New House Bill Taps DHS to Handle Infrastructure Security

 

Lungren said his bill would "make very explicit who should be in the driver's seat" when it comes to securing critical infrastructure. "In the civilian capacity, it ought to be DHS. This is such an important issue. It should not be left vague," he said.

The bill offers an alternative to the Rogers-Ruppersberger legislation approved last week by the House Intelligence Committee that would allow government agencies to share classified intelligence about cyber-attacks and threats with the private sector. Lundgren's bill would create a nonprofit National Information Sharing Organization to coordinate cyber-intelligence sharing between critical infrastructure operators, private companies, educational institutions and government agencies. NISO's board would be made up of 10 private-sector individuals representing critical infrastructure stakeholders and five federal officials, selected by the Secretary of Homeland Security.

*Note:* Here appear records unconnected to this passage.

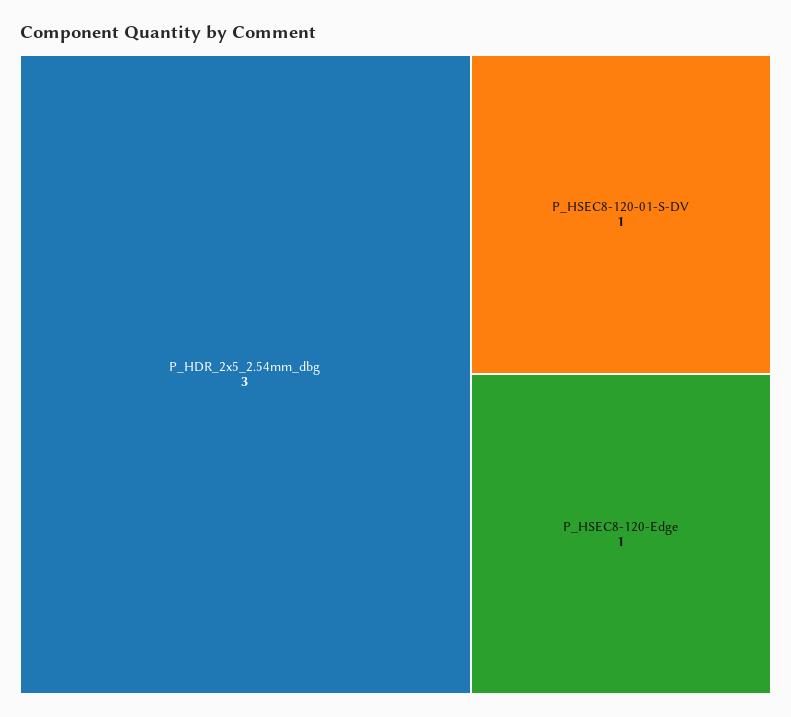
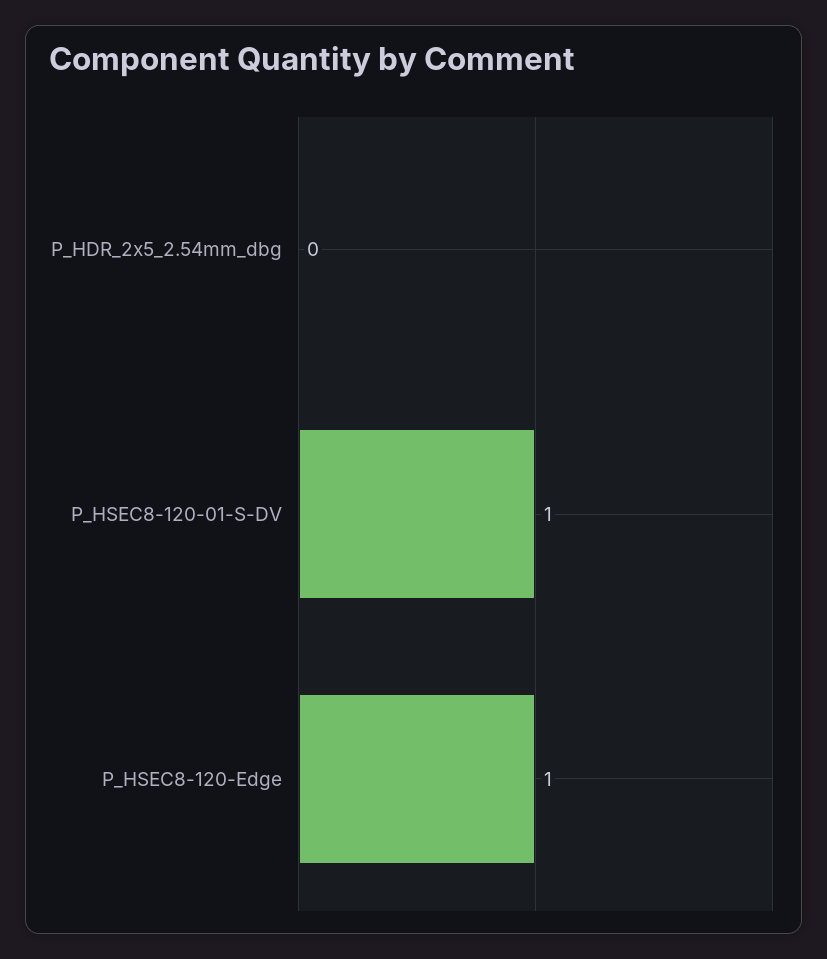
  {
-   "P_HDR_2x5_2.54mm_dbg": 3,
+   "P_HDR_2x5_2.54mm_dbg": 0,
    "P_HSEC8-120-01-S-DV": 1,
    "P_HSEC8-120-Edge": 1
  }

 The fact that the bill puts a civilian agency in charge of cyber-security instead of the Defense Department is reassuring, Gregory Nojeim, a senior counsel for the Center for Democracy and Technology, said in his congressional testimony. While praising the absence of the "kill switch" for the Internet in which the government could shut down access online, Nojeim is still concerned about the extent of information that companies would share with the government. He recommended limits on the types of data that could be shared.

In the MIT report, researchers acknowledged that cyber-attackers will succeed at some point. "Perfect protection from cyber-attacks is not possible," they wrote. "It is thus important for the involved government agencies (i.e., NIST, DOE, FERC, and DHS), working with the private sector in a coordinated fashion, to support the research necessary to develop best practices for response to and recovery from cyber-attacks on transmission and distribution systems, so that such practices can be widely deployed," the researchers added.

Fears about an attack on critical infrastructure have been around for years, but recently gained more attention as weaknesses in the supervisory control and data acquisitions systems monitoring infrastructure and other industrial control systems were identified. Just recently, an FBI official told attendees at a security conference in London that cyber-attackers had remotely breached the critical infrastructure of three U.S. cities but had not done anything malicious.

A 2011 report from the Electric Power Research Institute found that about $3.7 billion in investment would be needed to protect the grid from cyber-attacks, according to MIT researchers.

"Despite alarmist rhetoric, there is no crisis here. But we do not advise complacency," the researchers wrote.